Kevin O’Brien & Associates Co., L.P.A., Kevin O’Brien, and Carrie Doppes Wolfe, for appellee. Reminger & Reminger Co., L.P.A., Brian D. Goldwasser, and Joseph W. Borchelt, for appellants.

. The Second, Third, Sixth, Eighth, Tenth, and Twelfth Appellate Districts have discussed implied waiver. See, e.g., Frank W. Schaefer, Inc. v. C. Garfield Mitchell Agency, Inc. (1992), 82 Ohio App.3d 322, 332, 612 N.E.2d 442 (attorney files concerning an insured’s prior tort action were not available because two prongs of the Hearn test were not met); Ward v. Graydon, Head & Ritchey (2001), 147 Ohio App.3d 325, 770 N.E.2d 613 (client impliedly waived attorney-client privilege by placing protected information at issue when he filed malpractice suit and testimony was vital to law firm’s defense); McMahon v. Shumaker, Loop Kendrick, L.L.P, 162 Ohio App.3d 739, 2005-Ohio-4436, 834 N.E.2d 894 (attorney-client privilege was not waived when the second and third parts of the Hearn test were not met); H & D Steel Serv., Inc. v. Weston, Hurd, Fallon, Paisley & Howley (July 23, 1998), Cuyahoga App. No. 72758, 1998 WL 413772 (third prong of test not satisfied); Schottenstein, Zox & Dunn v. McKibben, 10th Dist. No. 01AP-1384, 2002-Ohio-5075, 2002 WL 31122804 (insufficient evidence of second and third parts of Hearn test); G. Rand Smith Co., L.P.A v. Footbridge Capital, L.L.C., 3d Dist. No. 14-01-39, 2002-Ohio-2189, 2002 WL 987846 (third prong not met because there was no showing that information could not be obtained through any other source).






Concurrence in Part

Pfeifer, J.,

concurring in part and dissenting in part.

{¶ 32} I concur in judgment only as to the first proposition of law because I do not agree that the General Assembly has provided in R.C. 2317.02(A) the exclusive means by which an attorney-client privilege may be overcome. We should not diminish the role of the courts in establishing evidentiary standards. As for privileges, Evid.R. 501 provides:

{¶ 33} “The privilege of a witness, person, state or political subdivision thereof shall be governed by statute enacted by the General Assembly or by principles of common law as interpreted by the courts of this state in the light of reason and experience.”

{¶ 34} R.C. 2317.02(A) does not abrogate the common law. Ward v. Graydon, Head & Ritchey (2001), 147 Ohio App.3d 325, 331, 770 N.E.2d 613. Common-law concepts of waiver should still apply to the privileges, and this court should adopt the Hearn test for the determination of implied waiver in attorney-client privilege cases.

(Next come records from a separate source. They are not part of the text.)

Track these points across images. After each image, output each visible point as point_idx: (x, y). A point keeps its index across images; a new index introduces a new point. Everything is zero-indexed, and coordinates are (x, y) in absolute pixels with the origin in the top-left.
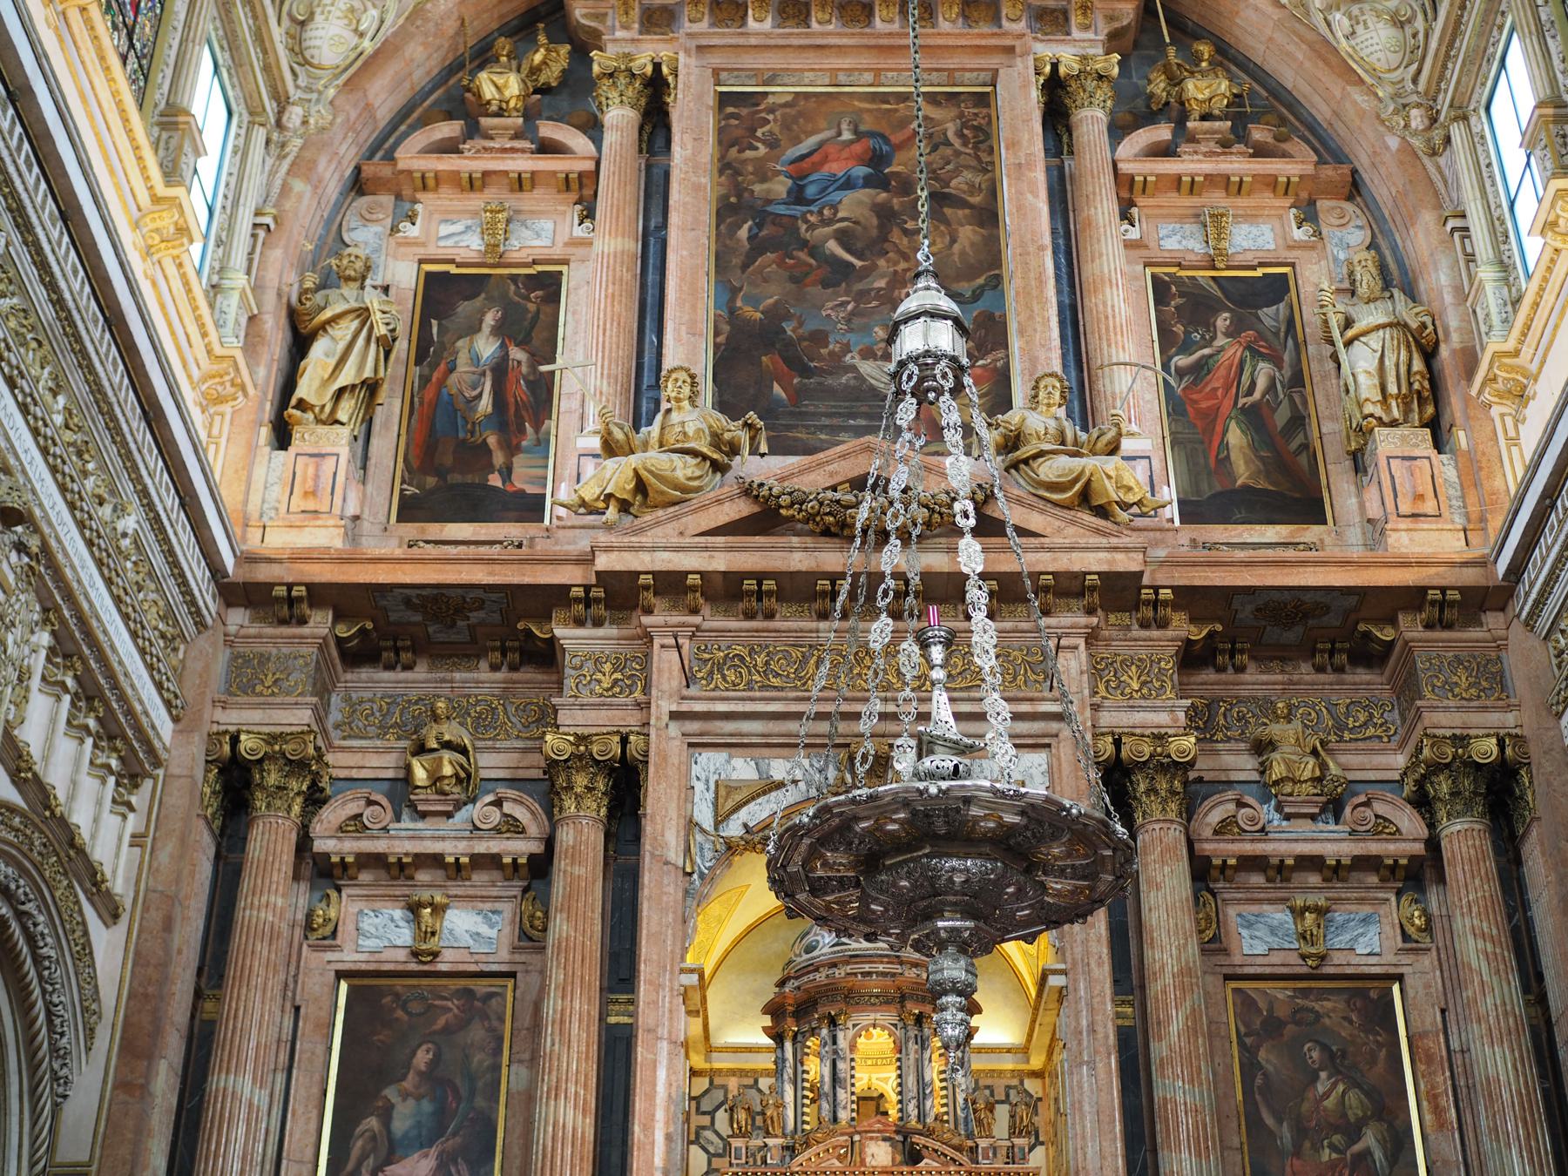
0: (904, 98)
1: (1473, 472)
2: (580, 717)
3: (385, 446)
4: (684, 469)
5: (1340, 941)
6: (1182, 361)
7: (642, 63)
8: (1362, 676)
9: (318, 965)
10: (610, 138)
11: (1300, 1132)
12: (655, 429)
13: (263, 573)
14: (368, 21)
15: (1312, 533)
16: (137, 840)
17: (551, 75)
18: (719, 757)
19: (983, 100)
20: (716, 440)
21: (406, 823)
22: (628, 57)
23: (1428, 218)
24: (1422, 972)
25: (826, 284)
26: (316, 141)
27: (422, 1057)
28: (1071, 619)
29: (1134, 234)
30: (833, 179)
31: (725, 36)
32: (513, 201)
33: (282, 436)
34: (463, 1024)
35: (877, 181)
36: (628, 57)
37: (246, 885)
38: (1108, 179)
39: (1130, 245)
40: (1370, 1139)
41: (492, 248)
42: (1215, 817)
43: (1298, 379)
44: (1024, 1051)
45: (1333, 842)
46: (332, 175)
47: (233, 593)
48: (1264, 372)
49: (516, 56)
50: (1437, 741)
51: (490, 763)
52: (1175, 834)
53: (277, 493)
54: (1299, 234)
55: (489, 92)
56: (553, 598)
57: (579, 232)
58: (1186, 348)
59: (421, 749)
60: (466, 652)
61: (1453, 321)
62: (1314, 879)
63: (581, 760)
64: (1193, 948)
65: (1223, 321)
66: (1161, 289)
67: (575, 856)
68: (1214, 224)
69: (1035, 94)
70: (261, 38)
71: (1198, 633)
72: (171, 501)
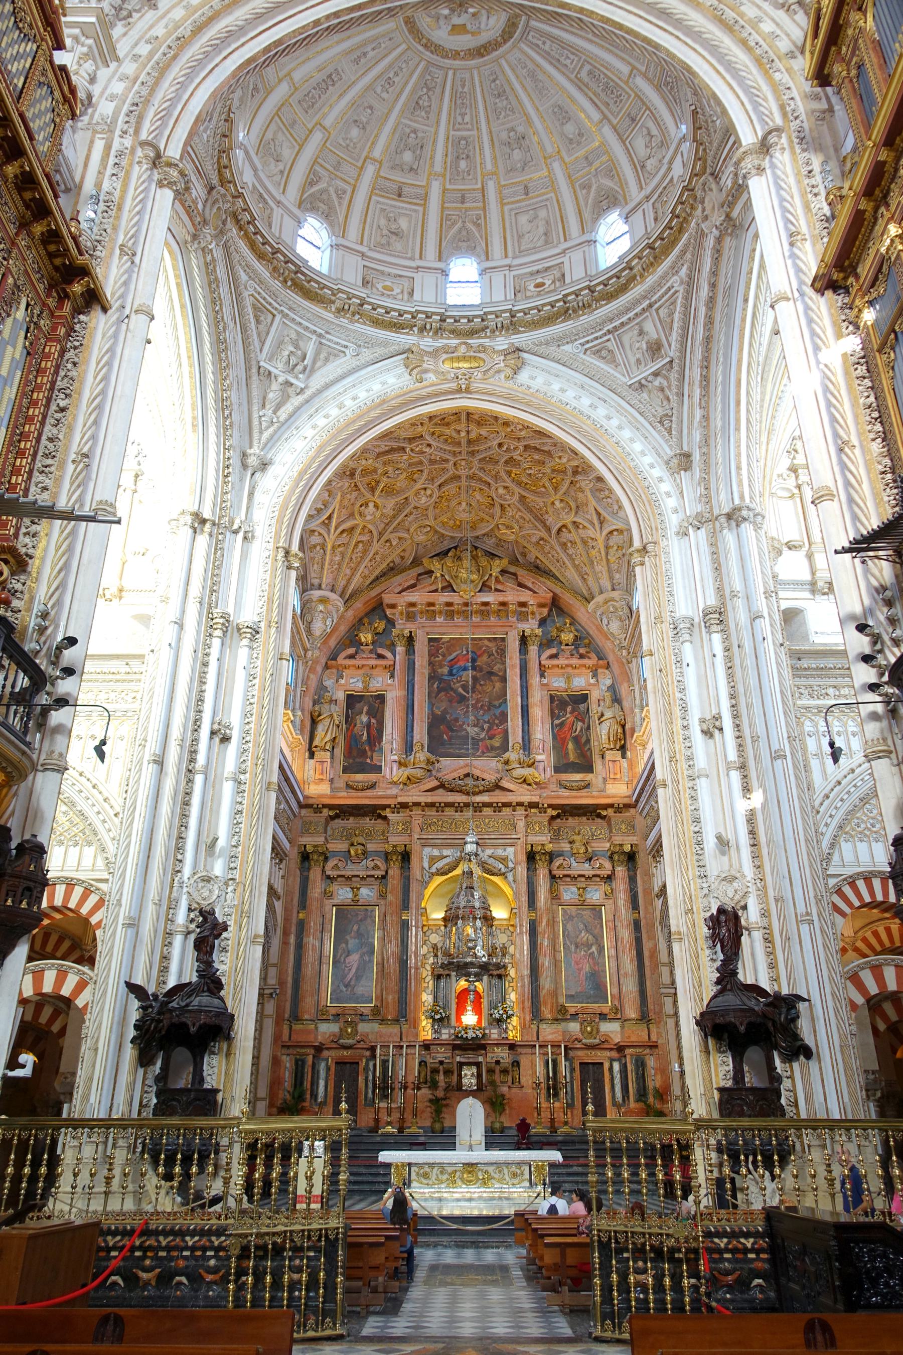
0: (481, 639)
1: (631, 766)
2: (394, 839)
3: (339, 751)
4: (419, 773)
5: (588, 896)
6: (557, 722)
7: (406, 633)
8: (599, 820)
9: (328, 903)
10: (398, 657)
11: (577, 947)
12: (412, 757)
13: (310, 801)
14: (329, 622)
15: (589, 777)
16: (283, 877)
17: (380, 630)
18: (429, 849)
19: (503, 639)
20: (428, 762)
21: (350, 866)
22: (402, 630)
23: (626, 685)
24: (609, 903)
25: (459, 702)
26: (316, 661)
27: (355, 928)
28: (521, 811)
29: (545, 681)
30: (460, 667)
31: (431, 623)
32: (370, 672)
33: (312, 756)
34: (365, 918)
35: (474, 668)
36: (402, 630)
37: (310, 887)
38: (537, 671)
39: (543, 685)
40: (594, 949)
41: (366, 688)
42: (557, 864)
43: (589, 728)
44: (509, 920)
45: (586, 869)
46: (319, 669)
47: (301, 806)
48: (580, 724)
49: (370, 624)
50: (615, 845)
51: (371, 847)
52: (547, 871)
53: (312, 772)
54: (592, 681)
55: (363, 640)
56: (385, 807)
57: (389, 682)
58: (558, 718)
59: (352, 845)
60: (364, 815)
61: (628, 719)
62: (583, 879)
63: (394, 852)
64: (549, 903)
65: (569, 709)
66: (552, 698)
67: (393, 877)
68: (568, 679)
69: (517, 643)
70: (301, 640)
71: (554, 813)
72: (290, 795)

See Hearn v. Rhay (E.D.Wash.1975), 68 F.R.D. 574, 581. I agree with the appellate court that the appellant failed to meet the Hearn test and that the appellee did not impliedly waive her attorney-client privilege.

{¶ 35} As for the second proposition of law, I think it is a close question as to whether Greger showed good cause to discover the file materials of Jackson’s attorney. Since it is a close question, I would side with the trial court’s determination that the files are discoverable.